JOB ITEM:
When a line of the material has the word "conta" in it, copy that line.

RECORDS SHOWN:
_ _ _
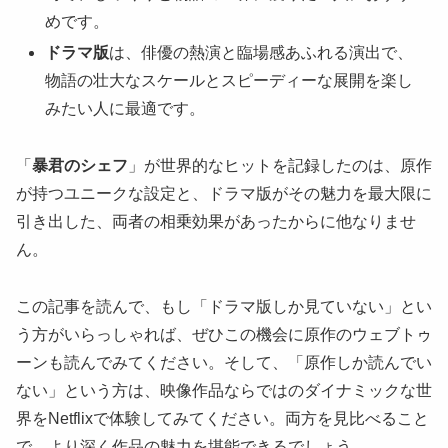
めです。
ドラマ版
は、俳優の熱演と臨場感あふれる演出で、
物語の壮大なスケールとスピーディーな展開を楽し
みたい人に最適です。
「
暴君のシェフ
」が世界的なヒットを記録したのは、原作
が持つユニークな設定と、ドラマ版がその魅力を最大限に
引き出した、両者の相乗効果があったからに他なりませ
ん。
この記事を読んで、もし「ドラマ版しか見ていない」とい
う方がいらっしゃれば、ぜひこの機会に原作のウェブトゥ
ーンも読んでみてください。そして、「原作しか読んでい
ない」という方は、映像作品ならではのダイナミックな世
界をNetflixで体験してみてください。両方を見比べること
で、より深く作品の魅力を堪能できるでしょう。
_ _ _
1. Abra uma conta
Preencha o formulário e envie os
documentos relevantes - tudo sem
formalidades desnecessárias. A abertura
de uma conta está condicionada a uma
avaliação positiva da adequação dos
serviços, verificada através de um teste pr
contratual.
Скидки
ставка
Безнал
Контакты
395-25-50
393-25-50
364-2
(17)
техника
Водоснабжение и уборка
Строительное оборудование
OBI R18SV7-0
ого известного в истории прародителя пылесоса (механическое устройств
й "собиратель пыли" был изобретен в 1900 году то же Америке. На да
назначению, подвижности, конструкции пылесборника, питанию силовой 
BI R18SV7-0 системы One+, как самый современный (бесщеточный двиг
_ _ _
ANSWER TO THIS TASK:
1. Abra uma conta
de uma conta está condicionada a uma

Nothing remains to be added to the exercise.